[Begin PAGE EXCERPT]
I could never choose a favorite MJ medium, but her stories give the most pleasure in certain ways. Anyone who’s read a book and then watched the film adaptation knows that while a work of fiction can exist in pure psychological interiority, a movie demands externalization via conflation, symbol, objective correlative. No one belongs here more than you luxuriates in interiority; much of the pleasure of it grows out of July’s ability to successfully portray all the twists of a mind in turns surprising and true. It’s much harder to do this in a film—though she does gets away with letting her Me and You protagonist talk to herself, and manages to make things like pink flats and hope chests characters unto themselves.

When critics groan that July’s work is too “quirky” or “precious,” a red flag goes up, telling me that I might be dealing with a reviewer who is queasy around vulnerability, who prefers his emotion brusque or repressed or cowboy, who would rather his artists not look him in the eye. Across media, July creates stories that show the forces that keep people apart and the bizarre, uncomfortable, ecstatic scenarios that can ultimately bring them together. There are people who find this cloying. To me, it’s a powerful aesthetic based on an ethics of compassion and connection, of laying oneself bare in hopes of being recognized, being loved more. In some ways July’s “quirkiness” is a spoonful of sugar that helps her benevolent vision go down; in many ways, I think we need more artists like her in the mainstream.

So, I include the following excerpts for those of you who have suspected until now that July is either too kooky or too laurelled for your tastes. On the contrary, I suspect that no one belongs here more than you.

))EMBLEMATIC((

I was the kind of coach who stands by the side of the pool instead of getting in, but I was busy every moment. If I can say this without being immodest, I was instead of the water.
*
Always running and always wanting to go back but always being farther and farther away until, finally, it was just a scene in a movie where a girl says hello into the cauldron of the world and you are just a woman watching the movie with your husband on the couch and his legs are across your lap and you have to go to the bathroom.
[End PAGE EXCERPT]
[Begin MATERIAL SHOWN]
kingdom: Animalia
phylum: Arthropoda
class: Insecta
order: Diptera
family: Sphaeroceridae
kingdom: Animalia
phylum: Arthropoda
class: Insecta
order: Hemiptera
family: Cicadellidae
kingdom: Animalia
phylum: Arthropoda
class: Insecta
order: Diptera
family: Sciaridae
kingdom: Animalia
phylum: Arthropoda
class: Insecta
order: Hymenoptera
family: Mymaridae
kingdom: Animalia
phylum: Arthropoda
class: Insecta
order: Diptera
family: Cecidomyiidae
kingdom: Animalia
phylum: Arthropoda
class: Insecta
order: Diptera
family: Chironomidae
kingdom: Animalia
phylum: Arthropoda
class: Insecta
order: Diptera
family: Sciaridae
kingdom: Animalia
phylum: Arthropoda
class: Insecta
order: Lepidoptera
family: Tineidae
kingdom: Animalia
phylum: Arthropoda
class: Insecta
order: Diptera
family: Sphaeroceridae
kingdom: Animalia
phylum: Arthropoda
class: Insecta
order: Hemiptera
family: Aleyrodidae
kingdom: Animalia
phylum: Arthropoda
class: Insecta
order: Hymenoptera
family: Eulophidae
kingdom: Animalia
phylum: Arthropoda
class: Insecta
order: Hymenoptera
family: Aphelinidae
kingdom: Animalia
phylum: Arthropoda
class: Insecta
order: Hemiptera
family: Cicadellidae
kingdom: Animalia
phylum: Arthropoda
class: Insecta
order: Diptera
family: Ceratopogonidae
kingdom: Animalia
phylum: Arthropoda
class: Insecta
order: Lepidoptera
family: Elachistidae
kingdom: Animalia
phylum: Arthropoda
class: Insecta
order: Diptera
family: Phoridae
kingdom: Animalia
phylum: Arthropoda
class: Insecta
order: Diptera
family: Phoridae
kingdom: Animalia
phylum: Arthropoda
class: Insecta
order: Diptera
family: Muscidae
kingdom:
[End MATERIAL SHOWN]
Set down the whole passage about July's work, word for word. The material won't be needed here.

I could never choose a favorite MJ medium, but her stories give the most pleasure in certain ways. Anyone who’s read a book and then watched the film adaptation knows that while a work of fiction can exist in pure psychological interiority, a movie demands externalization via conflation, symbol, objective correlative. No one belongs here more than you luxuriates in interiority; much of the pleasure of it grows out of July’s ability to successfully portray all the twists of a mind in turns surprising and true. It’s much harder to do this in a film—though she does gets away with letting her Me and You protagonist talk to herself, and manages to make things like pink flats and hope chests characters unto themselves.

When critics groan that July’s work is too “quirky” or “precious,” a red flag goes up, telling me that I might be dealing with a reviewer who is queasy around vulnerability, who prefers his emotion brusque or repressed or cowboy, who would rather his artists not look him in the eye. Across media, July creates stories that show the forces that keep people apart and the bizarre, uncomfortable, ecstatic scenarios that can ultimately bring them together. There are people who find this cloying. To me, it’s a powerful aesthetic based on an ethics of compassion and connection, of laying oneself bare in hopes of being recognized, being loved more. In some ways July’s “quirkiness” is a spoonful of sugar that helps her benevolent vision go down; in many ways, I think we need more artists like her in the mainstream.

So, I include the following excerpts for those of you who have suspected until now that July is either too kooky or too laurelled for your tastes. On the contrary, I suspect that no one belongs here more than you.

))EMBLEMATIC((

I was the kind of coach who stands by the side of the pool instead of getting in, but I was busy every moment. If I can say this without being immodest, I was instead of the water.
*
Always running and always wanting to go back but always being farther and farther away until, finally, it was just a scene in a movie where a girl says hello into the cauldron of the world and you are just a woman watching the movie with your husband on the couch and his legs are across your lap and you have to go to the bathroom.